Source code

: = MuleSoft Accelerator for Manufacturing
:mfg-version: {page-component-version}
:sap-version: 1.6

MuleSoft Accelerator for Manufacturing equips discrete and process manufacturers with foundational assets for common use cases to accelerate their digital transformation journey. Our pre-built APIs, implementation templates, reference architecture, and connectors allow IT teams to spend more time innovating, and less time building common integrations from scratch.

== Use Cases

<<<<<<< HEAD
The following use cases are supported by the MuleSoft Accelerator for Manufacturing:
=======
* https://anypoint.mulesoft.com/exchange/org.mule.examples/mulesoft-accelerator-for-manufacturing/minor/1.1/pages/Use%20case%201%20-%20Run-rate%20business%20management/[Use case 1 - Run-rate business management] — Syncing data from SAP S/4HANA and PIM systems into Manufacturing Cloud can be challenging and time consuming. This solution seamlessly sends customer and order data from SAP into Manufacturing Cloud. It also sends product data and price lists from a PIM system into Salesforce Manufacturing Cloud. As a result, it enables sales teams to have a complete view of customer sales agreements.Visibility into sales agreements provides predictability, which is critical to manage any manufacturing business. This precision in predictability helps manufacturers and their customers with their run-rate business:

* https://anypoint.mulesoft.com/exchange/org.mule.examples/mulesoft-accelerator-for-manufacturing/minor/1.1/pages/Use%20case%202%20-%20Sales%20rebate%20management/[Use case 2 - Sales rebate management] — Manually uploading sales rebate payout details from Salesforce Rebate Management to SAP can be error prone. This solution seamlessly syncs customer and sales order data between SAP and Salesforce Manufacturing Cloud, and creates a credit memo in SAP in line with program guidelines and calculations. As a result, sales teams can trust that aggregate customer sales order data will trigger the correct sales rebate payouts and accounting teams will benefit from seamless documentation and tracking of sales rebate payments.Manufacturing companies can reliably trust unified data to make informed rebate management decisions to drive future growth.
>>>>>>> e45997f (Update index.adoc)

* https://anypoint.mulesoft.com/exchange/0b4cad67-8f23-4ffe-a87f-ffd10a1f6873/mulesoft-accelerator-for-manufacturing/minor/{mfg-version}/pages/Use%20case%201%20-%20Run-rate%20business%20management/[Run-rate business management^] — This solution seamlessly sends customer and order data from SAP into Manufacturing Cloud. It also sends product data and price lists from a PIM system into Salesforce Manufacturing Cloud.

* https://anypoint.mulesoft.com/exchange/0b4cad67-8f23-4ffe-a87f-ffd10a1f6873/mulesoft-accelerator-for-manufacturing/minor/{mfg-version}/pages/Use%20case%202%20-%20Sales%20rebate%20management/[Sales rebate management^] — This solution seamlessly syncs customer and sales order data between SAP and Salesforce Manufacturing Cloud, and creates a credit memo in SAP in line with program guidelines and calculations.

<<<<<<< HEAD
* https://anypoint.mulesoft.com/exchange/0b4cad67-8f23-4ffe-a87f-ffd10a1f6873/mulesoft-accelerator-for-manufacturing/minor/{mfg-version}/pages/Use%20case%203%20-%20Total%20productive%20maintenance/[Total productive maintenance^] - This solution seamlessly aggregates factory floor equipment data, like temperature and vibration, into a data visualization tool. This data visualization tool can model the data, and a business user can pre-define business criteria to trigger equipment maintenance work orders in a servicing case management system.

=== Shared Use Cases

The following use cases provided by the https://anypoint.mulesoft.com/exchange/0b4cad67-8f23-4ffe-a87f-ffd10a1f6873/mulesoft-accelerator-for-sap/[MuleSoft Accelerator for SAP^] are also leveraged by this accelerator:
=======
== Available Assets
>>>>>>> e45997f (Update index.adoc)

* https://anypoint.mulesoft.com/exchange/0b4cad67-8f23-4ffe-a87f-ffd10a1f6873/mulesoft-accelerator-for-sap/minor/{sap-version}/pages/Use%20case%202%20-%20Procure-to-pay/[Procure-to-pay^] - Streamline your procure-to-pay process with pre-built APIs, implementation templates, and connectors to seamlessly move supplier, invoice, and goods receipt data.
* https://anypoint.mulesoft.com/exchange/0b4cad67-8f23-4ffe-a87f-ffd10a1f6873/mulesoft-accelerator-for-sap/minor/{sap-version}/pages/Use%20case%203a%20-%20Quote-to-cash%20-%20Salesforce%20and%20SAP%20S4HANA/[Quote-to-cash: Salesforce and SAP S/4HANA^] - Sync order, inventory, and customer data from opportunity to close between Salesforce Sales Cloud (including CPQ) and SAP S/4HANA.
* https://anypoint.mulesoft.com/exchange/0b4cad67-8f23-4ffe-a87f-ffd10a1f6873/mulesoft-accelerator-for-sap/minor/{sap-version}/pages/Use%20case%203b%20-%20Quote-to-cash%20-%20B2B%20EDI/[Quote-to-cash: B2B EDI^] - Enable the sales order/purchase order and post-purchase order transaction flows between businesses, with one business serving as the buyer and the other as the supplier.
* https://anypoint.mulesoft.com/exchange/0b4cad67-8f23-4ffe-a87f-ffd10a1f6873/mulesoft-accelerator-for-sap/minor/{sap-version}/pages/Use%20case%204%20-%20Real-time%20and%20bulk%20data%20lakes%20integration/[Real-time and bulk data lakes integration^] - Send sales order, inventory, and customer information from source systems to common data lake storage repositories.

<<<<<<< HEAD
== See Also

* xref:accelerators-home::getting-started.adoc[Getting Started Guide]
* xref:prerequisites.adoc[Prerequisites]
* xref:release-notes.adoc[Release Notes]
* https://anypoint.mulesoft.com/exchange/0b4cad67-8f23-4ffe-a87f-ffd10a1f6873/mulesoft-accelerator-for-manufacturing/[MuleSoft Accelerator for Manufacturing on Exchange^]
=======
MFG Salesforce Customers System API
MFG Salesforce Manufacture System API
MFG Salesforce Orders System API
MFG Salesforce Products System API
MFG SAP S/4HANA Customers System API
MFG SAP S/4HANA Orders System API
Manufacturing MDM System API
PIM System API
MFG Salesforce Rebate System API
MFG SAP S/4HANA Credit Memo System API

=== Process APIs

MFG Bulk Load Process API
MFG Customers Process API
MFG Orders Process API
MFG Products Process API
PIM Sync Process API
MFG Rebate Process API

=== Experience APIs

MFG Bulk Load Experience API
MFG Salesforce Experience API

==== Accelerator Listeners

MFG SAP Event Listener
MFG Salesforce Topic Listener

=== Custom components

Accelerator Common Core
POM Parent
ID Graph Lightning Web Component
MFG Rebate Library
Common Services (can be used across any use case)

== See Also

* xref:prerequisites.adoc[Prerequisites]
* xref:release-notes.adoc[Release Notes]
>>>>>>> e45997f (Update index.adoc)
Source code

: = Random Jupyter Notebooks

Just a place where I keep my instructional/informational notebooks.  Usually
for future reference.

Activity>
Report every line of the data above that contains the string "Experience" by copying it in full.

Reply>
=== Experience APIs
MFG Bulk Load Experience API
MFG Salesforce Experience API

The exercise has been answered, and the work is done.